The configuration for
the Pig transformation is simple. Open the Hadoop Options tab
and select the Delete outputs before executing hadoop
statements check box.
The configuration needed for the Pig transformation varies from job to job. This sample
job requires that you add three Pig Latin statements and four
substitution parameters on the Pig Latin tab.
Note that the Pig Latin
statements are entered in the
Pig Latin field. The sample job contains the following statements:
A = load '/user/test/PIG/$inputfilename' USING PigStorage(',')

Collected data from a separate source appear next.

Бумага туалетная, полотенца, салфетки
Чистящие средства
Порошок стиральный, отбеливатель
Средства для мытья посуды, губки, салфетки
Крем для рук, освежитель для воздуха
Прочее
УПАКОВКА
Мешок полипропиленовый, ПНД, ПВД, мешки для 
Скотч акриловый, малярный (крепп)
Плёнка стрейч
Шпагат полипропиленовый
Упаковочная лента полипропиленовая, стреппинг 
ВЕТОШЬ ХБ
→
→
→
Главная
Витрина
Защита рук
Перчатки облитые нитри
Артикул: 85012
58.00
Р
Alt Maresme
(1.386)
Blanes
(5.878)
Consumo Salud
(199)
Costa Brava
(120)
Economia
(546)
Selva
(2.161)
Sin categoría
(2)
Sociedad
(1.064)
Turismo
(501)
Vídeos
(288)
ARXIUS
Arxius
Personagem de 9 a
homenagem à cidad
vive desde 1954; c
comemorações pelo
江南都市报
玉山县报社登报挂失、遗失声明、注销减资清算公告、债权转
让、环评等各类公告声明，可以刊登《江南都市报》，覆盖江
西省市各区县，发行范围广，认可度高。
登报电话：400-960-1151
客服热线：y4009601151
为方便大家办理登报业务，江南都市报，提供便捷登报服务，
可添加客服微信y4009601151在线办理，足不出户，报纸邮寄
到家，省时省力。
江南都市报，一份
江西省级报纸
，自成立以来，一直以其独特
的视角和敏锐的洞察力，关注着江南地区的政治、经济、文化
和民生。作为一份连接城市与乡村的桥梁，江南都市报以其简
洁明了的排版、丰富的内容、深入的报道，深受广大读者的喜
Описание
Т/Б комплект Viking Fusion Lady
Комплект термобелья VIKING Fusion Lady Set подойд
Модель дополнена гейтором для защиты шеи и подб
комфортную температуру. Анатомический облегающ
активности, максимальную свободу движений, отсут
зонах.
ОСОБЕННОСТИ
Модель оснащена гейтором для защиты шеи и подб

AS (f1:int,f2:int,f3:int);
B1 = filter A by $filtercolumn == $filtervalue;
store B1 into '/user/test/PIG/$outputfilename' USING PigStorage(',');
Similarly, the substitution parameters are entered
in the
Substitution parameters field, as
follows:
Name = inputfilename, Value = numbers_target.txt,
Description = This is the name of the file loaded into hadoop
Name = outputfilename, Value = &output, Description = Output filename
Name = filtervalue, Value = 5
Name = filtercolumn, Value = f3
You also need to open
the Hadoop Options tab to select the Delete
outputs before executing hadoop statements check box.
Finally, you need to
create a new prompt for the substitution parameter on the Parameters tab. The general values for this job are Name=output
and Displayed
text=Pig target
. The prompt type and values are Prompt
type=Text
and Default value=PIG_SubstitutionParamtarget.txt
.